Insurance: Banks Find Odd Bed fellows in Insurance Powers Fight

Banks are teaming up with their brokerage and insurance company rivals to thwart efforts by independent insurance agents to impose restrictions on bank insurance sales.

The Financial Institutions Insurance Association, Corte Madera, Calif., has formed a coalition that so far embraces 22 companies, including Bank Boston Corp. and Chase Manhattan Corp. The two banks are rubbing elbows with companies such as American Express Co., All State Life Insurance Co., Minnesota Mutual Life Insurance Co., and Dean Witter Reynolds that are seeking new sales outlets for their insurance sales.

"There is no overriding way to distribute insurance," said Carmen Effron, the trade group's president. "This is America, after all."

Independent agents, who have long protested banks' entrance into the field, lost a major battle last year when the Supreme Court affirmed banks' rights to sell insurance. The agents have now taken their fight to state legislatures across the country, hoping to persuade lawmakers to impose at least some restrictions on banks.

Banks and insurance companies are trying to fight off bills in 30 states proposed by the Independent Insurance Agents of America, a Washington trade group.

Many of the bills would restrict the type of bank employees who could sell insurance and prohibit banks from using nonpublic customer information to sell policies.

Ms.

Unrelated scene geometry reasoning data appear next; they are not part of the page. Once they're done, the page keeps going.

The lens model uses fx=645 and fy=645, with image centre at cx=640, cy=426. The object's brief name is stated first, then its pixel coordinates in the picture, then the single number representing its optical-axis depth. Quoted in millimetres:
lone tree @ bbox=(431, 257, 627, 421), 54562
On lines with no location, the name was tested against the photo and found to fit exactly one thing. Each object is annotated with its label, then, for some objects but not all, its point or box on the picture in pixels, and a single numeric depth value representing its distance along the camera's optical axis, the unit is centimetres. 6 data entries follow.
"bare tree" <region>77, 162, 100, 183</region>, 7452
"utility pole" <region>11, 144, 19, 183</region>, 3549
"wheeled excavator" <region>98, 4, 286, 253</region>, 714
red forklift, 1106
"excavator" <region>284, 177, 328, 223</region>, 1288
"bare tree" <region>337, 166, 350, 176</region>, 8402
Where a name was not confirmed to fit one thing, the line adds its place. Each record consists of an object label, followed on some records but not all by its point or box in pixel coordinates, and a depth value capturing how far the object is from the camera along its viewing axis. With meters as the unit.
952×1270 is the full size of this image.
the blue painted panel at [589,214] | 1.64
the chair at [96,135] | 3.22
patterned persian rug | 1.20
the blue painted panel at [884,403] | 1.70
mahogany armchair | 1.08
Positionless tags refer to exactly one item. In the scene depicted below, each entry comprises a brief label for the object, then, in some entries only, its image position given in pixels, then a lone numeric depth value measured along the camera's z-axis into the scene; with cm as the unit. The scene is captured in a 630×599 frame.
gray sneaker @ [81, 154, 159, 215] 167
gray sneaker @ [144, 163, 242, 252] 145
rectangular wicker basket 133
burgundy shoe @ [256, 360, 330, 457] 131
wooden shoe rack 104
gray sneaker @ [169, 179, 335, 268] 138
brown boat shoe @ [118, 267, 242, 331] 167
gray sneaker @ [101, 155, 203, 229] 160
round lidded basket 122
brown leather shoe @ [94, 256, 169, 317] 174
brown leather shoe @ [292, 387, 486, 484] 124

Effron, who is also president of Bank of Boston's insurance agency, said members must pay $20,000 to join the coalition. That pays for legal fees as well as research on what all 50 state legislatures are doing.

"A lot of people are really concerned about the independent agents' agenda," said Ms. Effron.

A spokesman for the Independent Insurance Agents of America said the group is distressed that insurance underwriters and banks are uniting to fight them.

"It would seem the big banks and big insurance companies have enough problems with consumers that they wouldn't want to go around and attack state laws designed to protect consumers," the spokesman said.

Meanwhile, one of the Financial Institutions Insurance Association's rivals questioned whether insurance companies and brokers are appropriate bedfellows for banks.

"Insurance companies have their own agenda," said E. Kenneth Reynolds, executive director of the Association of Banks-in-Insurance.

Indeed, some insurance companies have their own bank subsidiaries through which they issue credit cards. Many of the state insurance bills would force firms with such units to disclose that products sold in their affiliated brokerages are not federally insured.

Ms. Effron countered that the Financial Institutions Insurance Association does represent insurance companies as well as banks. And she said that she will pitch the coalition to banks in April at a trade conference sponsored by her organization.